By Evie Peck
When I was about 29, my best friend from high school, Tia, set me up on a date with Bradley, a guy from her husband’s work. Tia was obsessed (as only a best friend can be) with the fact that I wasn’t close to finding a husband and starting a family. She had a one year old son and she was very happy with her new family. “What are you going to do when you are older and single and want to have kids?” she asked… like she was some kind of fortune teller or something.
We decided we would double date. We all met at a Bandara; Tia and her husband, with a sleeping child in a car seat carrier and me with my best game face and Bradley.
So Bradley arrived. He was a short, curly haired blonde, in a tight, black, short sleeved, nylon t-shirt that accentuated his biceps. “Hey,” he smiled at me. He and Tia’s husband shook hands. “I didn’t know you had a kid,” he said, pointing to my sleeping one year old godson. I realized then he didn’t know Tia’s husband very well. It was a nice summer night and it was still light outside at 7pm.
We all followed the hostess into the dark, atmospheric dining room. Bradley and I walked behind, slowly. “I had a lot of shrimp last night,” he said to me. Good opening line.
“Oh, wow,” I said. “I love shrimp!”
“No, I don’t think you understand,” he said, “I ate a LOT of shrimp.”
“OK,” I said, “I get it, because shrimp is delicious.”
“No. But I ate A LOT of shrimp.”
“It’s OK. It’s good protein.”
“No, no, no,” he said, dismissing my efforts to be agreeable, “I ate… SO MUCH shrimp. I mean SO MUCH!”
“OK,” I said.
We approached the table. “So I probably won’t eat much tonight,” he said, “because of all the shrimp.”
“Right,” I said softly. Was there any way this guy could turn things around and become someone I wanted to hang out with, let alone, love?
The waiter came over and Bradley informed the rest of the party that he wasn’t going to order because he’d eaten so much shrimp last night. I sat quietly.
“Get something,” Tia said, trying to be encouraging.
“OK,” Bradley relented, picking up the menu. “Come back to me.”
We all ordered and I wondered if Bradley really didn’t want to eat because he felt sick from the shrimp or if he thought he’d eaten too many calories. Like maybe they were fried shrimp?

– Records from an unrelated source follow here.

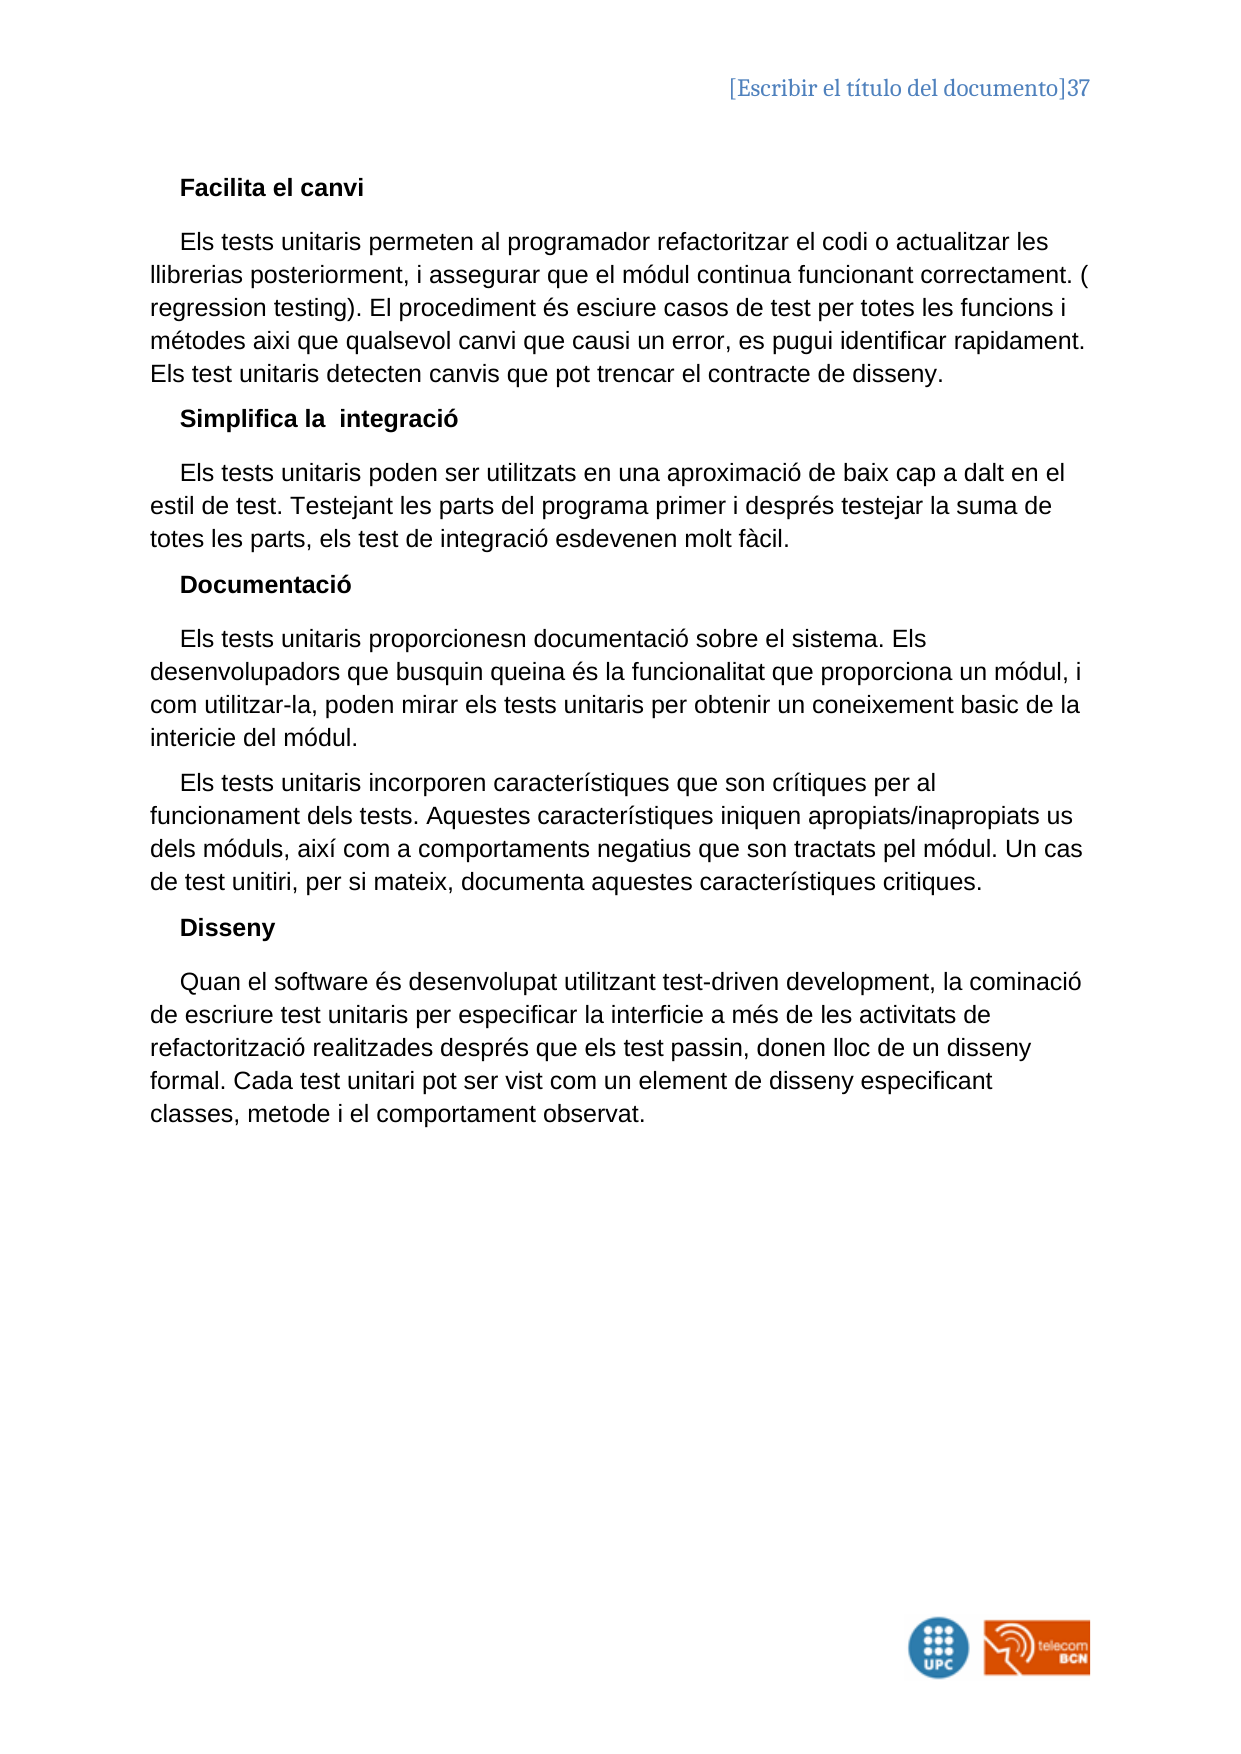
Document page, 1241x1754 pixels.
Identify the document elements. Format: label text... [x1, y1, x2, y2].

text Documentació [150, 570, 1090, 598]
text Els tests unitaris poden ser utilitzats en una aproximació de baix cap a dalt en el estil de test. Testejant les parts del programa primer i després testejar la suma de totes les parts, els test de integració esdevenen molt fàcil. [150, 458, 1090, 553]
text Facilita el canvi [150, 173, 1090, 202]
picture [904, 1614, 1091, 1681]
text Els tests unitaris permeten al programador refactoritzar el codi o actualitzar les llibrerias posteriorment, i assegurar que el módul continua funcionant correctament. ( regression testing). El procediment és esciure casos de test per totes les funcions i métodes aixi que qualsevol canvi que causi un error, es pugui identificar rapidament. Els test unitaris detecten canvis que pot trencar el contracte de disseny. [150, 227, 1090, 388]
text Els tests unitaris proporcionesn documentació sobre el sistema. Els desenvolupadors que busquin queina és la funcionalitat que proporciona un módul, i com utilitzar-la, poden mirar els tests unitaris per obtenir un coneixement basic de la intericie del módul. [150, 624, 1090, 751]
text Quan el software és desenvolupat utilitzant test-driven development, la cominació de escriure test unitaris per especificar la interficie a més de les activitats de refactorització realitzades després que els test passin, donen lloc de un disseny formal. Cada test unitari pot ser vist com un element de disseny especificant classes, metode i el comportament observat. [150, 967, 1090, 1127]
text Simplifica la integració [150, 404, 1090, 433]
text Disseny [150, 913, 1090, 942]
text Els tests unitaris incorporen característiques que son crítiques per al funcionament dels tests. Aquestes característiques iniquen apropiats/inapropiats us dels móduls, així com a comportaments negatius que son tractats pel módul. Un cas de test unitiri, per si mateix, documenta aquestes característiques critiques. [150, 768, 1090, 896]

“I’ll have a side of mashed potatoes,” Bradley announced, happy with himself.
Butter, cream, potatoes…. that’s how you make mashed potatoes. Bam. this guy had food issues.

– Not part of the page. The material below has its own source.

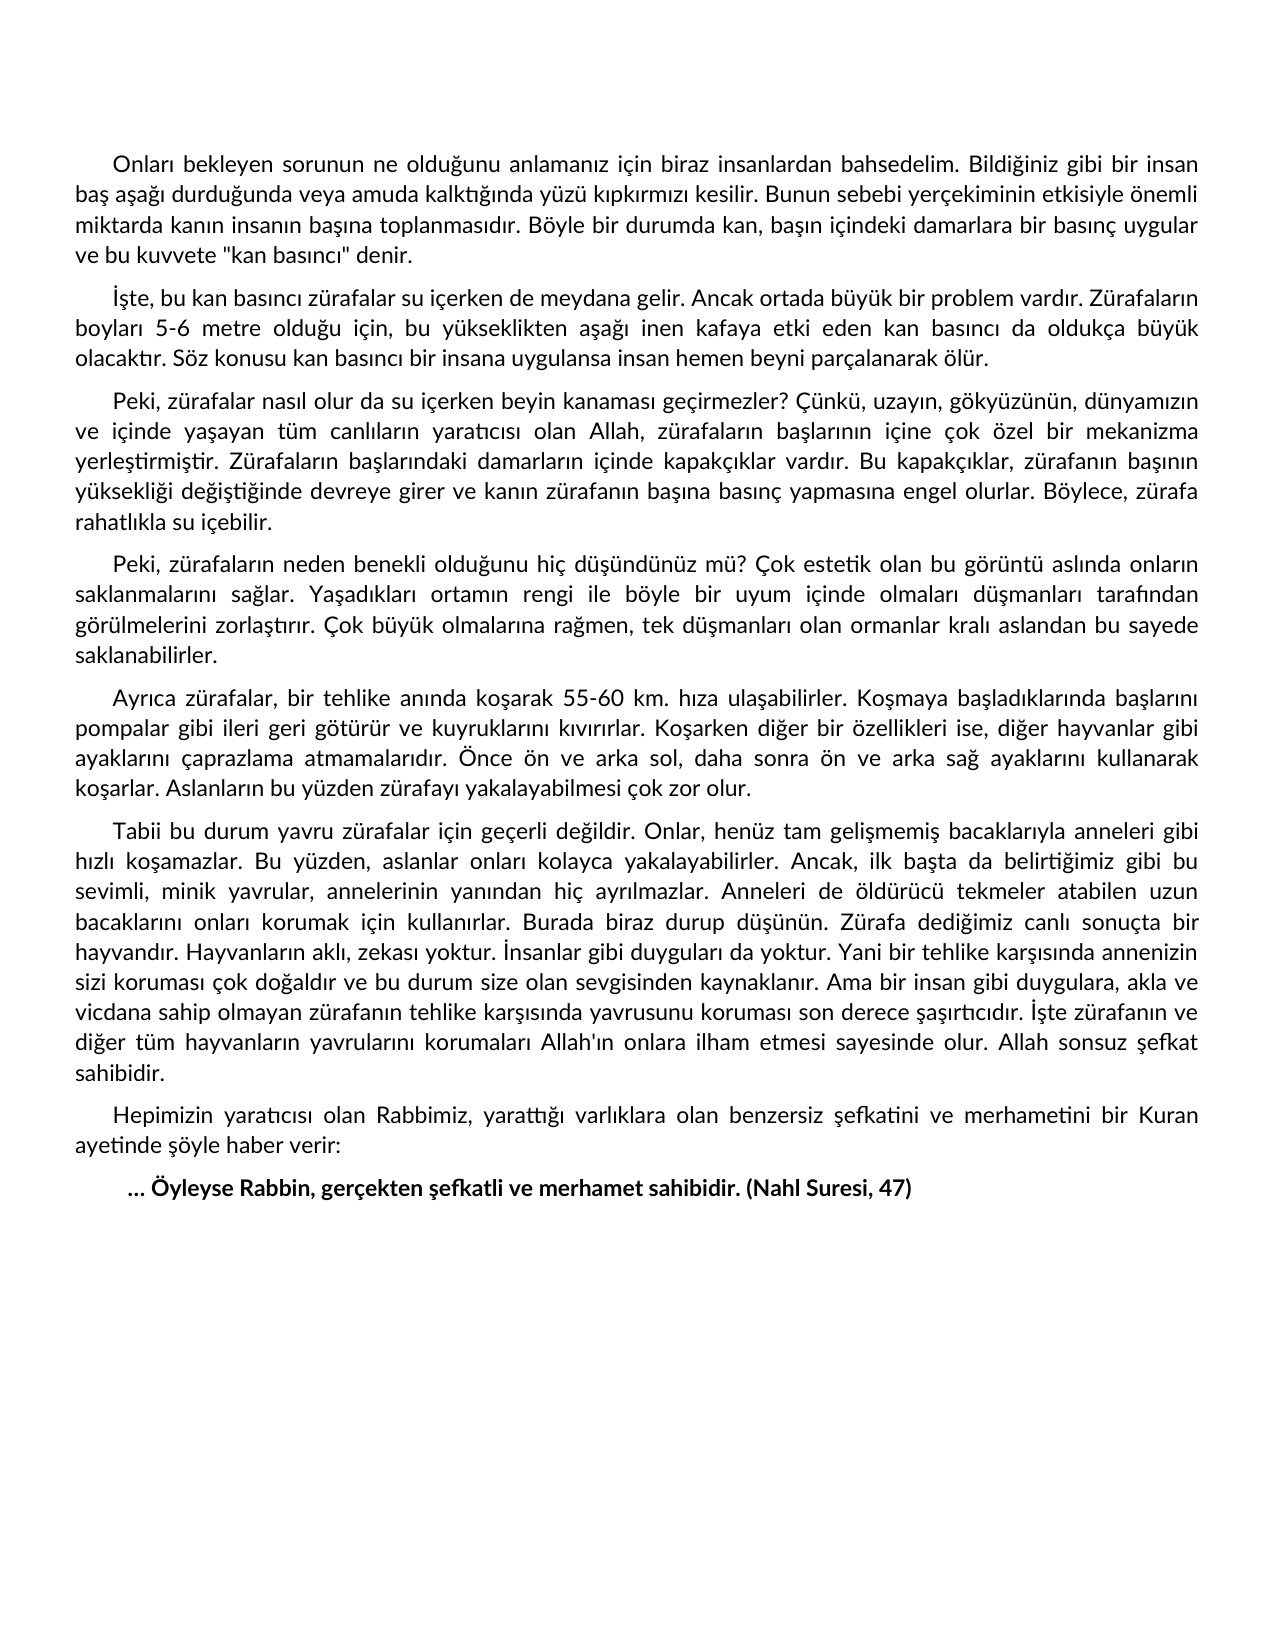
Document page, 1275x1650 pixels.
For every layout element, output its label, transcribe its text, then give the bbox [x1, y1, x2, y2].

The conversation flowed as I noticed Bradley eyeing the table bread. He played with the cloth napkin in the breadbasket.
“Where do you live? Do you live alone?” Bradley asked me.
“I am living at home with my dad, right now,” I said.

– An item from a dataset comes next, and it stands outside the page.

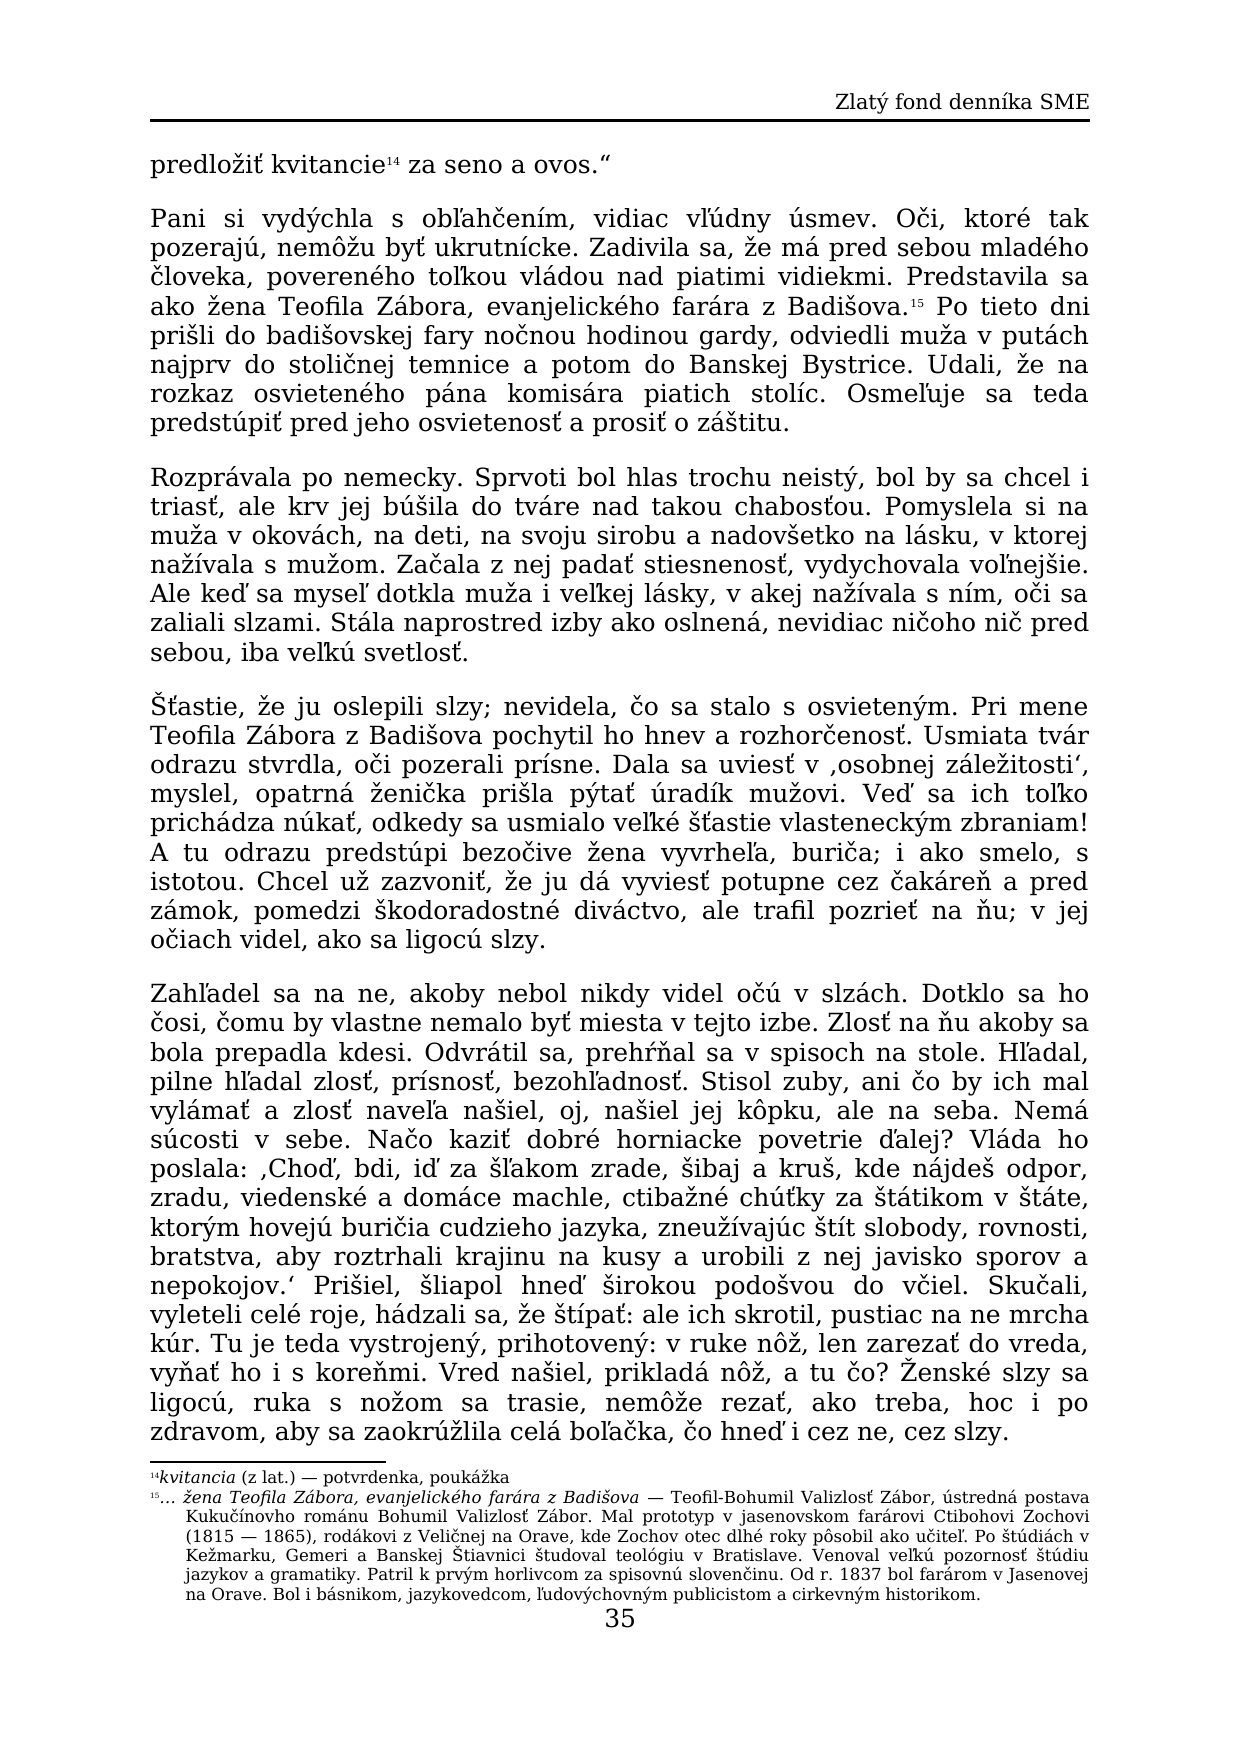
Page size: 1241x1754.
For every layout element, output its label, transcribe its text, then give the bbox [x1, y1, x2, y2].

“Evie’s mom died 3 years ago,” Tia told Bradley.
“Oh wow,” Bradley said, “You’re so lucky. I hate my mom.”
We were all silent. That could have been the moment I got up and left. Was he joking? When he started ranting about his awful mother, we had our answer.
Then Bradley thought of something really important he needed to share with the whole table. “I used to be really fat.” He ate his mashed potatoes with delight.
Muscle flexing, tight shirts, food issues, mirrored elevators, a side of mashed potatoes, too much shrimp… made sense.
“Wanna know how I lost all my weight?” he asked.
We did. I was guessing there’d be a story of exercise and eating right, but I was wrong.
“Besides being fat, I also used to have this really bad under bite.” Bradley pointed to his now well aligned jaw. “Most of my teen years I begged my mom for jaw correction surgery, but she was too cheap to get it for me.” Bradley’s disdain for his mother was sharp and unapologetic, “But when I was 19, she took me to a medical facility at the Army base near our house. She got some kind of deal, letting medical students do the operation. After the surgery, it got infected and I had to go back. Turns out they’d left a surgical sponge in my sinus cavity! My fucking mother. And they had to shoot this blue Windex-like stuff up my nose. It was the most painful thing I’ve ever experienced.”
I ate my BBQ chicken salad, horrified and also riveted.
“My jaw was wired shut for about 2 months and I had to eat everything in liquid form, out of a straw so I lost a ton of weight.” Bradley was so proud.
We Oooed and Awwed.
But his story wasn’t over.
“About five years later, I was over at my girlfriend’s parents house for dinner and as I opened my mouth to take a bite of food, my jaw unhinged and my chin dropped to my chest. I looked like I was giving a blow job to Godzilla.”
Bradley wiped the remnants of the mashed potatoes, out of the dish with his finger and sucked it with a smack.